#### Tasks for this exercise:
- A) Answer these questions about the article on threats to small and mid-sized firms, marking each answer (i), (ii), (iii):
(i) Which report does the article say reveals attackers' growing use of security gaps?
(ii) How are attackers using snowshoe spam to avoid detection?
(iii) What employee range does the study give for midsize organizations?
- B) According to the article on threats to small and mid-sized firms, why do attackers split an exploit across two files, one Flash and one JavaScript? Answer in one to three sentences.
- C) Write the next part of the article on threats to small and mid-sized firms, picking up after its final sentence.

#### Reading text:
SMEs Face Advanced Threat Sophistication Gap

Investigation maze concept

In-brief: Cisco Vice President Scott Harrell says that small and mid-sized organizations are in the crosshairs of sophisticated cyber criminals. Unfortunately, such firms often lack the tools and skills to identify and contain such threats.

Attackers are becoming more sophisticated and they are using increasingly evasive methods to attack customers of all sizes. According to the recently released Cisco 2015 Annual Security Report, the growing trend among attackers is to take advantage of gaps in security to evade detection and conceal malicious activity.

Scott Harrell_Cisco
Scott is a Vice President of Product Management at Cisco Systems.

A few of the key discoveries from the report include:

  • Snowshoe Spam is now emerging as a preferred strike method.
    Attackers are sending low volumes of spam from a large set of IP addresses to avoid detection, creating an opportunity to leverage compromised accounts in multiple ways.
  • Widely used exploit kits are getting dismantled by security companies.
    As a result, online criminals are using other less common kits to successfully carry out their tactics – a sustainable business model as it does not attract too much attention.
  • Exploits combine attacks on Flash and JavaScript.
    Flash and JavaScript have historically been insecure on their own, but with advances in security detection and defenses, attackers have adapted by deploying exploits that combine their respective weaknesses. Sharing exploits over two different files – one Flash and one JavaScript – can make it more difficult for security devices to identify and block the exploit and to analyze it with reverse engineering tools.

What do these data points mean? More sophisticated attacks – for enterprises of all sizes.

Fortunately, the news here isn’t all bad. Feedback from security professionals in nine countries, the Cisco Security Capabilities Benchmark Study (which is included in the Cisco 2015 Annual Security Report) suggests that midsize companies’ perception of threats measure up well against their larger counterparts.

For example, according to the study, there are few perceived differences between midsize organizations (500-999 employees) and enterprises (1000+ employees) in terms of their readiness to respond to security incidents.

#### Dataset extract:
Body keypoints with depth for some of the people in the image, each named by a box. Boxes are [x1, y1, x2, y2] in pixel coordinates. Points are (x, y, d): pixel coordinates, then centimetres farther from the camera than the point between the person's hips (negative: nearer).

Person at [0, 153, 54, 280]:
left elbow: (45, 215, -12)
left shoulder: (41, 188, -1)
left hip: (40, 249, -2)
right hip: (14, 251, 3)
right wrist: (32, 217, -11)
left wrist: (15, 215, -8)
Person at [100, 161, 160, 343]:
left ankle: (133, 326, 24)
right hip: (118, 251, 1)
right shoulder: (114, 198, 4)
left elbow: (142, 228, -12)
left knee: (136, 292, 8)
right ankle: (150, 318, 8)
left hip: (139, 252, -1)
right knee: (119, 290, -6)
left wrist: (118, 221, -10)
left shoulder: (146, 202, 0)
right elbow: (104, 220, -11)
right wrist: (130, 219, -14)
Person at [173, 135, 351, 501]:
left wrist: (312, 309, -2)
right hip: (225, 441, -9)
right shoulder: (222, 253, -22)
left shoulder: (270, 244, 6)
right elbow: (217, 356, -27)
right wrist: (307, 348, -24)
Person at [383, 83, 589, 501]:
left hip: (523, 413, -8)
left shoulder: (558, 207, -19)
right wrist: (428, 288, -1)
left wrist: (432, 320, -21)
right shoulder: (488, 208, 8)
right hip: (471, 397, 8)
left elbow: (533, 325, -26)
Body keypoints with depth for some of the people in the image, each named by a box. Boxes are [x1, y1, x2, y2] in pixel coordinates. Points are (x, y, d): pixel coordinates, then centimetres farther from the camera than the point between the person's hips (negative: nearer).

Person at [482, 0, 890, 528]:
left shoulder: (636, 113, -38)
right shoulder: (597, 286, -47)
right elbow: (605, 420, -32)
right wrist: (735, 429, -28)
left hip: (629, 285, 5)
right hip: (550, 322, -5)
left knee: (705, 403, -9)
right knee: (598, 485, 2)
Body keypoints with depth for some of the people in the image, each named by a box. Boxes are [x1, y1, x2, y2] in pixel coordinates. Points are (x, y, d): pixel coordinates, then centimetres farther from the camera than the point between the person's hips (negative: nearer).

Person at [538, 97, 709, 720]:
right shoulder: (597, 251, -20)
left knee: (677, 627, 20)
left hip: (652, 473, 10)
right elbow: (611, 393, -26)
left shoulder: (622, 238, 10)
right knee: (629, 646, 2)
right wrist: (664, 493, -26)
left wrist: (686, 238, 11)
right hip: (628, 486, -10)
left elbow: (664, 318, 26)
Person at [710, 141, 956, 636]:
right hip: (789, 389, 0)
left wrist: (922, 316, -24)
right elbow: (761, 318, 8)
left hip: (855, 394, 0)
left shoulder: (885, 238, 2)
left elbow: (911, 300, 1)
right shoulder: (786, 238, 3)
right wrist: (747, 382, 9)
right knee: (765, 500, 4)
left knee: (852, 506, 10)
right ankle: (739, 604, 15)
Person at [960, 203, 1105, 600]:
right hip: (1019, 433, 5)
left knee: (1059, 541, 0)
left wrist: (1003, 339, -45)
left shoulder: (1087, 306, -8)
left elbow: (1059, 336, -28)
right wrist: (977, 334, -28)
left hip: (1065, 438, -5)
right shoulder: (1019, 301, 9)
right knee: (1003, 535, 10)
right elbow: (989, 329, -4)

#### Solved problems:
- A)
(i) The Cisco 2015 Annual Security Report.
(ii) They send low volumes of spam from a large set of IP addresses.
(iii) 500-999 employees.

- B) Splitting the exploit across a Flash file and a JavaScript file makes it harder for security devices to identify and block it. It also makes the exploit harder to analyze with reverse engineering tools.

- C)
However, our survey did find a noticeable gap in protections. Specifically: we found dramatically less sophistication in security practices between small and mid-sized firms and large enterprise. Also concerning was the gap in organizations’ perceived ability to understand and contain a compromise.

These gaps shouldn’t be too surprising. Traditionally, defending against “sophisticated attacks” has been a concern for large, multi national enterprises or organizations with a foot in high-risk industry verticals like defense, energy, financial services and banking or technology.

But these days, attackers are using these sophisticated methods to infiltrate small businesses that employ between 250 and 500 people, to midsize organizations of 500-999 people to large global enterprises with 1,000 or more employees. Like any business owner, cyber criminals and nation-backed adversaries look at the field of potential targets with an eye to ROI (return on investment) and diversification.

As I meet with professionals from this variety of organizations, I’m often asked for my guidance on how to combat these sophisticated threats. Regardless of the size of the organization, my response reinforces the need for a threat-centric and operational approach that reduces complexity and fragmentation. More than ever, organizations need superior visibility, continuous control, and advanced threat protection across their network and the entire attack continuum.

Too often I see customers opting for “good enough” security at crucial points in the kill chain. Companies might have email protection or web security devices in place that address some – but not all – possible attack vectors, but will not have layered other mitigating technologies and policies to cover the gaps.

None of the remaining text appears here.